● Exercise:
Copy the lines below word for word, from the first line through the line containing "text In views", including both.

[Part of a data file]
--- Start ---

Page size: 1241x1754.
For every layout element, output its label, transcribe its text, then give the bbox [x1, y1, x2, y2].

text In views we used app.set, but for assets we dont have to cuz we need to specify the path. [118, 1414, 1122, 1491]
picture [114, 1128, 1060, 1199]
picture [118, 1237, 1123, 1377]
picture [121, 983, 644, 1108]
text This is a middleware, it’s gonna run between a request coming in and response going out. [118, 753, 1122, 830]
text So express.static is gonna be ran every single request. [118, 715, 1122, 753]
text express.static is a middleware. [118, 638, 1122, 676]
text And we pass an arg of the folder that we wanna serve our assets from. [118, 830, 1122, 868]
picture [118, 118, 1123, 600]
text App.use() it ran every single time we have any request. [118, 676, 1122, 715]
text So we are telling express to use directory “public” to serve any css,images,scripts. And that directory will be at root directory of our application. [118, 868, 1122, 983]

--- End ---

● Result:
Page size: 1241x1754.
For every layout element, output its label, transcribe its text, then give the bbox [x1, y1, x2, y2].

text In views we used app.set, but for assets we dont have to cuz we need to specify the path. [118, 1414, 1122, 1491]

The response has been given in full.